Wednesday, 2 June 2010

My father

My father was called Dario, not Dário, like everybody in Portugal - annoyingly, irritatingly - insisted on writing. How dare they correct me? I know my father's name, it's Dario. No accent, you hear me? No accent, full stop. Dario, like the Persian King of lore, the father of that other great ruler, Xerxes. From the old Persian Dârayavauš. Also known as Darius. We are talking civilisation here, people!

My father died in 1996. I sometimes miss him a lot, like some kind of physical pain that grows inside my gut and then goes up my chest, straight to my heart. It squeezes. Old Egyptians were right to think that the heart was the centre of our humanity, so many of our emotions seem to grow in there. What would our brain do without the heart and the gut? It wouldn't feel the same...

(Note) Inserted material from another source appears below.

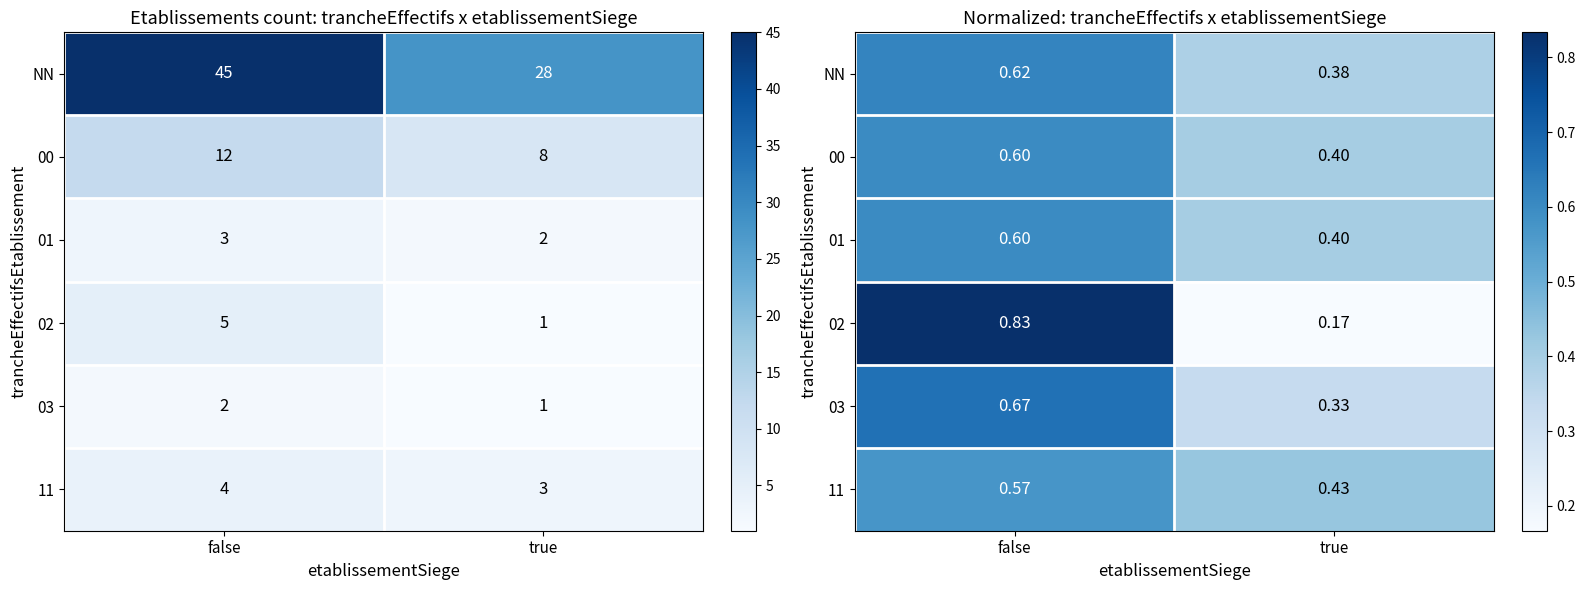

Which label corresponds to the largest value in the chart?

false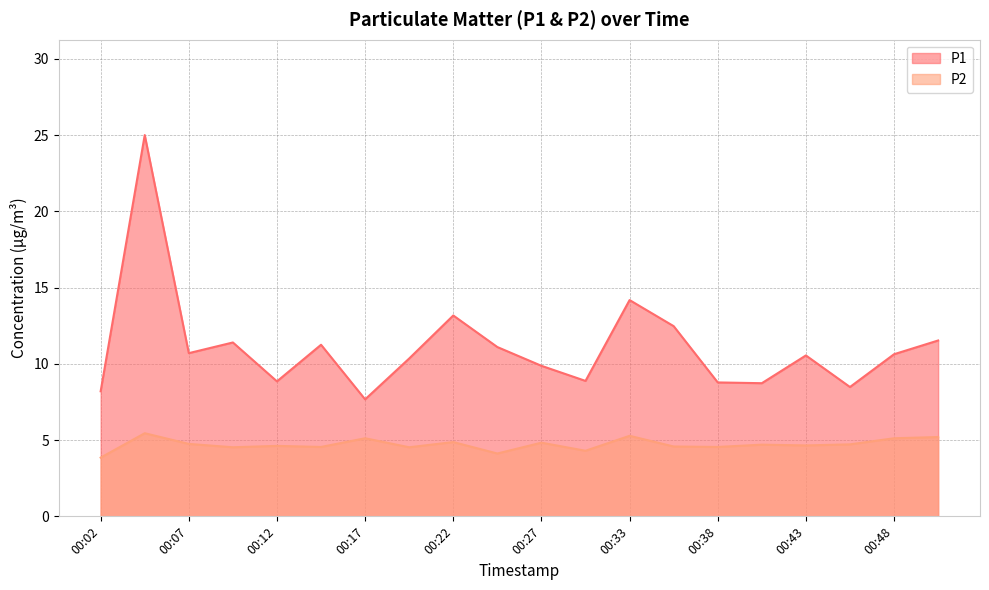

How many lines are shown in the chart?

2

My missing him comes in waves. Like a tsunami. Like today. I was standing by the kitchen door towards the balcony watching the rain of polen be swept away in the yard, and then this yearning for my father came rushing through my body. I so wished he was there, turning the corner, smiling at me. Sometimes it happens when I'm walking in the street. I just wish he would turn up and hug me. I wish I could run to him and hug him. Hug him long and long, and still longer. I don't cry, I just feel my chest growing tight, a sort of pain. A good pain of saudades.

I don't believe in the afterlife, I never did as far as I can remember. But my father lives in me, in my gut, in my heart, in my brain. And his name still fills the airwaves of my emotion. Dario. No accent. You hear me? You hear me, you fools? How could I not know how to write and pronounce my father's name. It's the same name of a famous old Persian King. Persia is today's Iran. Persia was a great civilisation. Dârayavauš. Darius. Dario. In the name of my father.

1 comment:

  1. I remember your father very well. I remember he was kind to me. Sometimes when I remember the old days he's there in those memories. Dario was a good man. He had a good son, aswell. I'm sure he was proud of his son.